ハイエンドユーザーから特に高い支持を集めているプレクスターから、ついに世界最速記録に並ぶ、CD-R書き込み24倍速のCD-RWドライブ「PX-W2410TA/BS(PleXWriter 24/10/40A)」が登場した。本機は、書き込み速度の向上だけではなく、高品質で安全な書き込みを実現するための機能も多数盛り込まれ、高いトータルスペックを誇る製品に仕上がっている。

ハイエンドユーザー待望の
プレクスター製24倍速ドライブ

 音楽関係のプロユーザーやハイアマチュアから特に高い評価を集めているプレクスターのCD-RWドライブだが、この7月、ついに同社最速の新製品「PX-W2410TA/BS(PleXWriter 24/10/40A)」が発表された。CD-R書き込み速度は、三洋電機のOEM専用ドライブ「CRD-BP1500P」と並んで世界最速の最大24倍速に達している。

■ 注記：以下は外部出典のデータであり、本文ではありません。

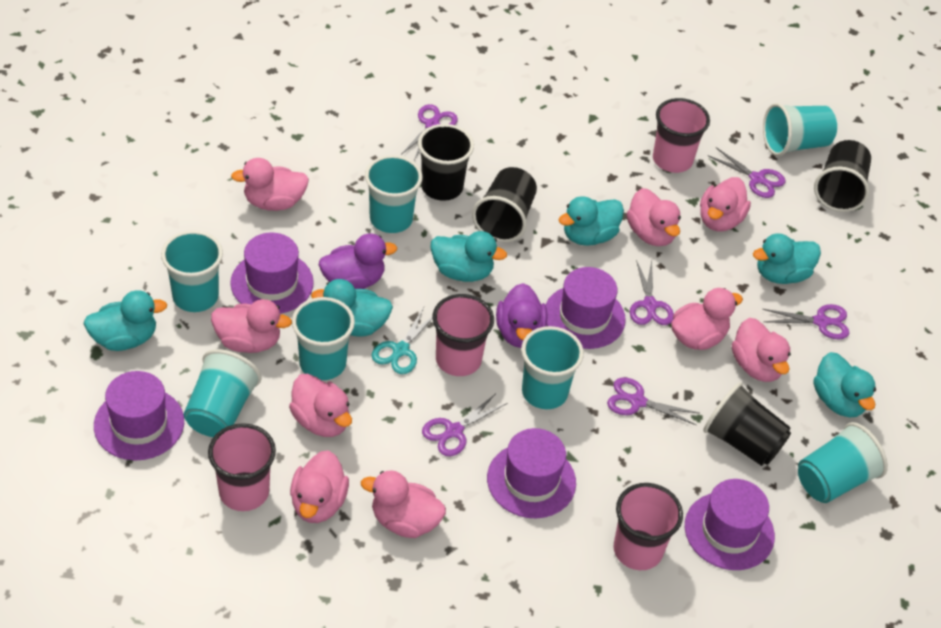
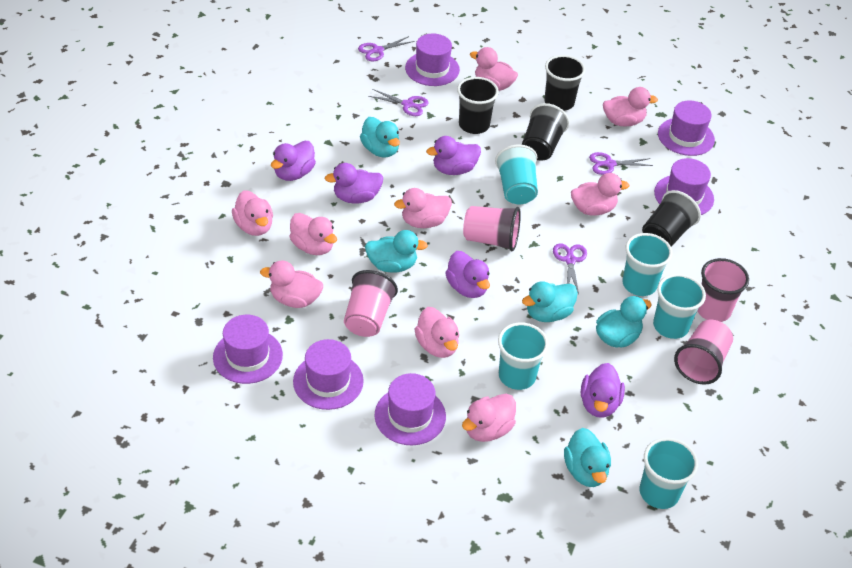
purple duck: [319,233,397,289] [496,283,547,348] = 2 -> [271,141,316,181] [325,163,383,204] [426,136,481,175] [445,251,490,298] [581,363,625,418] = 5
purple hat: [94,371,184,460] [230,232,314,314] [487,428,576,519] [545,267,626,349] [685,479,775,570] = 5 -> [213,315,283,384] [293,339,364,410] [374,373,446,445] [405,34,460,86] [654,158,714,215] [658,100,715,156] = 6
purple scissors: [402,104,458,160] [422,394,507,456] [607,377,699,425] [630,260,674,325] [708,147,786,198] [763,304,849,339] = 6 -> [358,36,414,61] [368,89,429,116] [553,243,587,294] [589,152,653,175] = 4
turquoise cup: [161,230,223,312] [184,349,262,437] [292,297,355,380] [365,155,423,233] [521,326,584,409] [763,103,837,156] [798,422,888,503] = 7 -> [495,145,538,204] [498,322,549,390] [622,233,672,296] [640,438,698,509] [653,274,706,339] = 5
turquoise duck: [84,290,167,351] [311,279,393,337] [430,231,507,282] [558,196,624,246] [753,233,821,284] [814,352,876,418] = 6 -> [360,117,400,158] [365,230,428,272] [522,281,578,322] [564,428,611,487] [596,296,652,348] = 5
turquoise scissors: [371,307,433,374] = 1 -> none = 0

 前モデル「PX-W1610TA/BS」では全周CLV方式の書き込みを採用していたが、一段と高速化された本モデルでは、CRD-BP1500Pと同じく「ゾーンCLV」方式が取られており、最高速設定では最内周域を16倍速、内周域20倍速、それ以降が24倍速で書き込まれる。速度の切り換え地点は原則として、16倍速→20倍速が音楽CDの再生時間にして約6分のポイント、20倍速→24倍速が約16分となっているが、後述の「PoweRec-II」により、最適なポイントで書き込み速度へ自動的に切り換えられるので、実際の切り換えポイントはこれらの時間よりも若干後ろにずれる場合もある。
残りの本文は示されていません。